Em palco, vão encontrar-se três gerações de músicos da Orquestra do Hot Clube de Portugal, dirigida por Pedro Moreira, à qual se juntam as cantoras Maria João, Rita Maria e Sofia Hoffmann, e os músicos Ricardo Toscano (saxofone), Laurent Filipe (trompete), Rão Kyao (flauta), Zé Eduardo (contrabaixo), Gonçalo Sousa (harmónica). Estão ainda Jorge Costa Pinto (maestro) e António José de Barros Veloso (piano), ambos nonagenários.
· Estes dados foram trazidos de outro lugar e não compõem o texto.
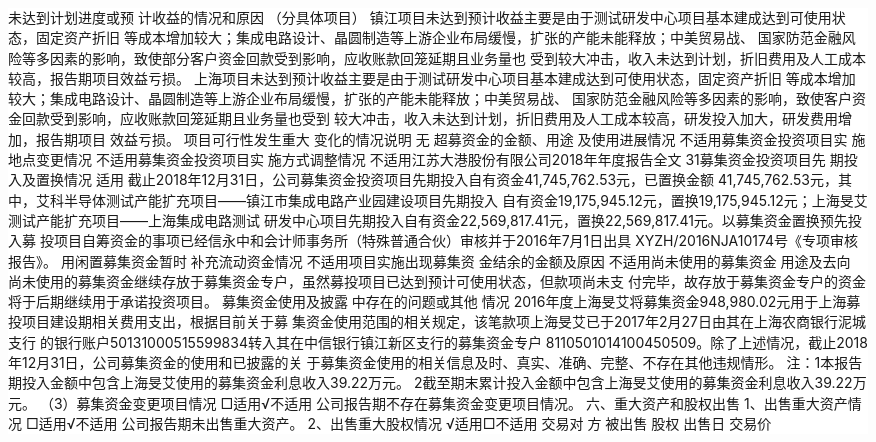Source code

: 未达到计划进度或预
计收益的情况和原因
（分具体项目）
镇江项目未达到预计收益主要是由于测试研发中心项目基本建成达到可使用状态，固定资产折旧
等成本增加较大；集成电路设计、晶圆制造等上游企业布局缓慢，扩张的产能未能释放；中美贸易战、
国家防范金融风险等多因素的影响，致使部分客户资金回款受到影响，应收账款回笼延期且业务量也
受到较大冲击，收入未达到计划，折旧费用及人工成本较高，报告期项目效益亏损。
上海项目未达到预计收益主要是由于测试研发中心项目基本建成达到可使用状态，固定资产折旧
等成本增加较大；集成电路设计、晶圆制造等上游企业布局缓慢，扩张的产能未能释放；中美贸易战、
国家防范金融风险等多因素的影响，致使客户资金回款受到影响，应收账款回笼延期且业务量也受到
较大冲击，收入未达到计划，折旧费用及人工成本较高，研发投入加大，研发费用增加，报告期项目
效益亏损。
项目可行性发生重大
变化的情况说明
无
超募资金的金额、用途
及使用进展情况
不适用募集资金投资项目实
施地点变更情况
不适用募集资金投资项目实
施方式调整情况
不适用江苏大港股份有限公司2018年年度报告全文
31募集资金投资项目先
期投入及置换情况
适用
截止2018年12月31日，公司募集资金投资项目先期投入自有资金41,745,762.53元，已置换金额
41,745,762.53元，其中，艾科半导体测试产能扩充项目——镇江市集成电路产业园建设项目先期投入
自有资金19,175,945.12元，置换19,175,945.12元；上海旻艾测试产能扩充项目——上海集成电路测试
研发中心项目先期投入自有资金22,569,817.41元，置换22,569,817.41元。以募集资金置换预先投入募
投项目自筹资金的事项已经信永中和会计师事务所（特殊普通合伙）审核并于2016年7月1日出具
XYZH/2016NJA10174号《专项审核报告》。
用闲置募集资金暂时
补充流动资金情况
不适用项目实施出现募集资
金结余的金额及原因
不适用尚未使用的募集资金
用途及去向
尚未使用的募集资金继续存放于募集资金专户，虽然募投项目已达到预计可使用状态，但款项尚未支
付完毕，故存放于募集资金专户的资金将于后期继续用于承诺投资项目。
募集资金使用及披露
中存在的问题或其他
情况
2016年度上海旻艾将募集资金948,980.02元用于上海募投项目建设期相关费用支出，根据目前关于募
集资金使用范围的相关规定，该笔款项上海旻艾已于2017年2月27日由其在上海农商银行泥城支行
的银行账户50131000515599834转入其在中信银行镇江新区支行的募集资金专户
8110501014100450509。除了上述情况，截止2018年12月31日，公司募集资金的使用和已披露的关
于募集资金使用的相关信息及时、真实、准确、完整、不存在其他违规情形。
注：1本报告期投入金额中包含上海旻艾使用的募集资金利息收入39.22万元。
2截至期末累计投入金额中包含上海旻艾使用的募集资金利息收入39.22万元。
（3）募集资金变更项目情况
□适用√不适用
公司报告期不存在募集资金变更项目情况。
六、重大资产和股权出售
1、出售重大资产情况
□适用√不适用
公司报告期未出售重大资产。
2、出售重大股权情况
√适用□不适用
交易对
方
被出售
股权
出售日
交易价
Fernando Villas-Boas, primo afastado de Luís e autor do guião do musical, explica ao JN como “foi fascinante abraçar este projeto”. “Foi muito impressionante, para nós, que fomos convidados a fazer este trabalho, perceber sobretudo a sua motivação para a liberdade cívica”, frisa.
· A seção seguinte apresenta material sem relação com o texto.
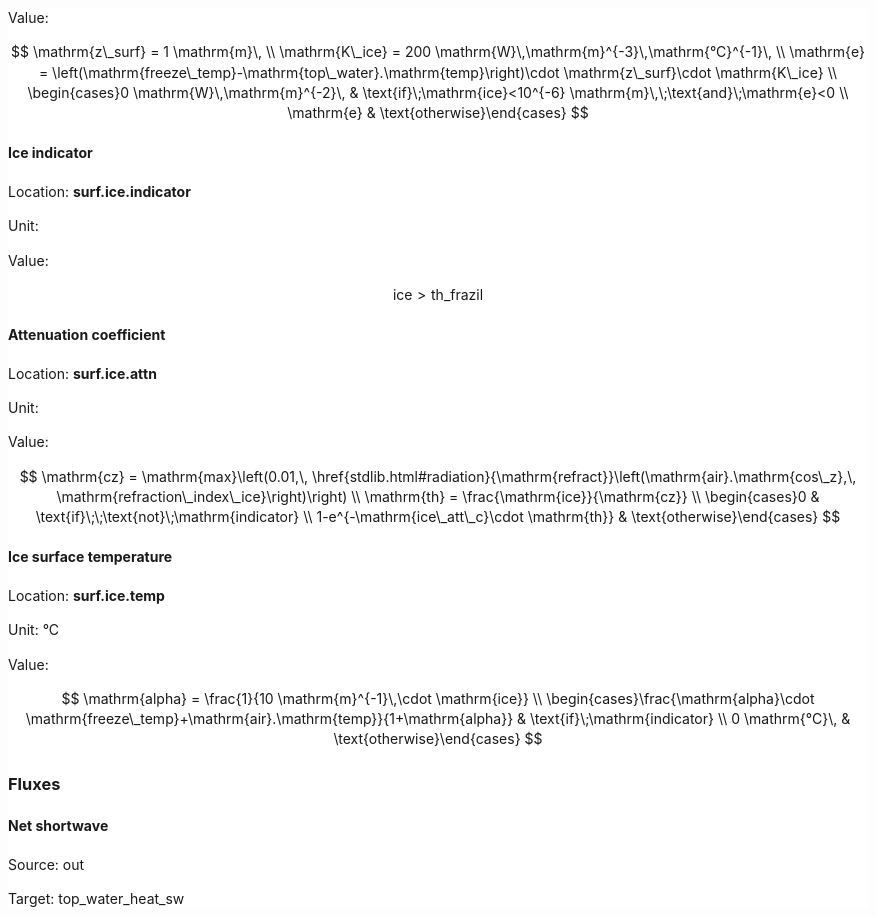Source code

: Value:

$$
\mathrm{z\_surf} = 1 \mathrm{m}\, \\ \mathrm{K\_ice} = 200 \mathrm{W}\,\mathrm{m}^{-3}\,\mathrm{°C}^{-1}\, \\ \mathrm{e} = \left(\mathrm{freeze\_temp}-\mathrm{top\_water}.\mathrm{temp}\right)\cdot \mathrm{z\_surf}\cdot \mathrm{K\_ice} \\ \begin{cases}0 \mathrm{W}\,\mathrm{m}^{-2}\, & \text{if}\;\mathrm{ice}<10^{-6} \mathrm{m}\,\;\text{and}\;\mathrm{e}<0 \\ \mathrm{e} & \text{otherwise}\end{cases}
$$

#### **Ice indicator**

Location: **surf.ice.indicator**

Unit: 

Value:

$$
\mathrm{ice}>\mathrm{th\_frazil}
$$

#### **Attenuation coefficient**

Location: **surf.ice.attn**

Unit: 

Value:

$$
\mathrm{cz} = \mathrm{max}\left(0.01,\, \href{stdlib.html#radiation}{\mathrm{refract}}\left(\mathrm{air}.\mathrm{cos\_z},\, \mathrm{refraction\_index\_ice}\right)\right) \\ \mathrm{th} = \frac{\mathrm{ice}}{\mathrm{cz}} \\ \begin{cases}0 & \text{if}\;\;\text{not}\;\mathrm{indicator} \\ 1-e^{-\mathrm{ice\_att\_c}\cdot \mathrm{th}} & \text{otherwise}\end{cases}
$$

#### **Ice surface temperature**

Location: **surf.ice.temp**

Unit: °C

Value:

$$
\mathrm{alpha} = \frac{1}{10 \mathrm{m}^{-1}\,\cdot \mathrm{ice}} \\ \begin{cases}\frac{\mathrm{alpha}\cdot \mathrm{freeze\_temp}+\mathrm{air}.\mathrm{temp}}{1+\mathrm{alpha}} & \text{if}\;\mathrm{indicator} \\ 0 \mathrm{°C}\, & \text{otherwise}\end{cases}
$$

### Fluxes

#### **Net shortwave**

Source: out

Target: top_water_heat_sw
“Sempre me espantou o seu carácter direto”, acrescenta. “Era uma pessoa que conseguia ter uma comunicação desarmante, que não enfeitava nada a sua expressão, uma coisa pouco portuguesa, sobretudo na altura” diz ainda. O mais marcante é, porém “que ele nunca distinguiu a liberdade de expressão, tanto cívica como artística. É isto a grande condição de Villas-Boas: é a sua liberdade, a liberdade criativa. E o jazz acima de tudo, o amor da vida dele, porque para ele, era a música que dava mais liberdade”.
No espetáculo, o público pode descobrir como nasceu este amor: quase “por acidente”, explica o seu parente afastado. “Foi ainda na Madeira, em criança”. Luís tinha ido para a ilha com o pai, ali colocado na base militar. O jovem tocava piano, mas começou a “ficar enfastiado”, com o lado mais clássico e disciplinado da música. Por acidente e por oferta dos grupos que de vez enquanto tocavam na ilha, foi bebendo de diferentes sonoridades, logo depois fascinado por uma música que, ao início, “era considerada de baile”.
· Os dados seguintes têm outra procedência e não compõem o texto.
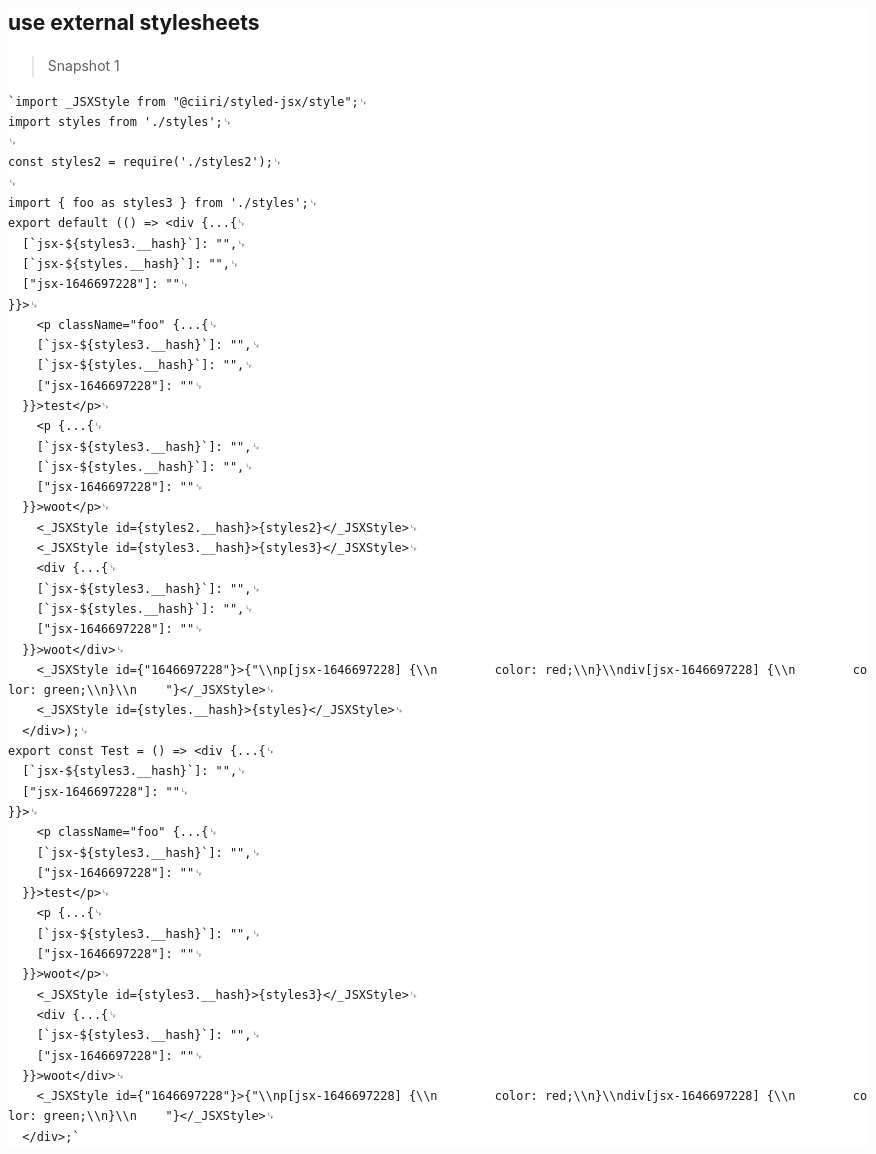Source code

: ## use external stylesheets

> Snapshot 1

    `import _JSXStyle from "@ciiri/styled-jsx/style";␊
    import styles from './styles';␊
    ␊
    const styles2 = require('./styles2');␊
    ␊
    import { foo as styles3 } from './styles';␊
    export default (() => <div {...{␊
      [`jsx-${styles3.__hash}`]: "",␊
      [`jsx-${styles.__hash}`]: "",␊
      ["jsx-1646697228"]: ""␊
    }}>␊
        <p className="foo" {...{␊
        [`jsx-${styles3.__hash}`]: "",␊
        [`jsx-${styles.__hash}`]: "",␊
        ["jsx-1646697228"]: ""␊
      }}>test</p>␊
        <p {...{␊
        [`jsx-${styles3.__hash}`]: "",␊
        [`jsx-${styles.__hash}`]: "",␊
        ["jsx-1646697228"]: ""␊
      }}>woot</p>␊
        <_JSXStyle id={styles2.__hash}>{styles2}</_JSXStyle>␊
        <_JSXStyle id={styles3.__hash}>{styles3}</_JSXStyle>␊
        <div {...{␊
        [`jsx-${styles3.__hash}`]: "",␊
        [`jsx-${styles.__hash}`]: "",␊
        ["jsx-1646697228"]: ""␊
      }}>woot</div>␊
        <_JSXStyle id={"1646697228"}>{"\\np[jsx-1646697228] {\\n        color: red;\\n}\\ndiv[jsx-1646697228] {\\n        color: green;\\n}\\n    "}</_JSXStyle>␊
        <_JSXStyle id={styles.__hash}>{styles}</_JSXStyle>␊
      </div>);␊
    export const Test = () => <div {...{␊
      [`jsx-${styles3.__hash}`]: "",␊
      ["jsx-1646697228"]: ""␊
    }}>␊
        <p className="foo" {...{␊
        [`jsx-${styles3.__hash}`]: "",␊
        ["jsx-1646697228"]: ""␊
      }}>test</p>␊
        <p {...{␊
        [`jsx-${styles3.__hash}`]: "",␊
        ["jsx-1646697228"]: ""␊
      }}>woot</p>␊
        <_JSXStyle id={styles3.__hash}>{styles3}</_JSXStyle>␊
        <div {...{␊
        [`jsx-${styles3.__hash}`]: "",␊
        ["jsx-1646697228"]: ""␊
      }}>woot</div>␊
        <_JSXStyle id={"1646697228"}>{"\\np[jsx-1646697228] {\\n        color: red;\\n}\\ndiv[jsx-1646697228] {\\n        color: green;\\n}\\n    "}</_JSXStyle>␊
      </div>;`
É também dado destaque ao sonho de Villas-Boas no campo do ensino das artes, e em criar uma escola; um sonho que cumpriu, porém com um legado que não foi necessariamente cumprido na totalidade: “nós não temos ainda um verdadeiro ensino integrado universal de expressão artística, que era um dos grandes sonhos da vida dele”, frisa Fernando Villas-Boas.
“Tudo Isto é Jazz!”, o primeiro musical português dedicado ao jazz, vai estar em cena no CCB, no mesmo dia em que ali inaugura a exposição “Cem anos de Jazz em Portugal”, do artista plástico XicoFran (pelas 17.15 horas). É também apresentado o documentário “Luís Villas-Boas: a Última Viagem”, de Laurent Filipe (18h40 ) e o livro “Luís Villas-Boas, o pai do Jazz em Portugal”, de João Moreira dos Santos (19.40 horas).
O Sexteto Syncopators dará um espetáculo inédito (18.30 horas), recriando a música do primeiro grupo de jazz norte-americano a tocar em Portugal, em 1924.
A entrada para estas atividades é gratuita mediante inscrição. Para o espetáculo “Tudo Isto é Jazz!”, os bilhetes começam nos 20€.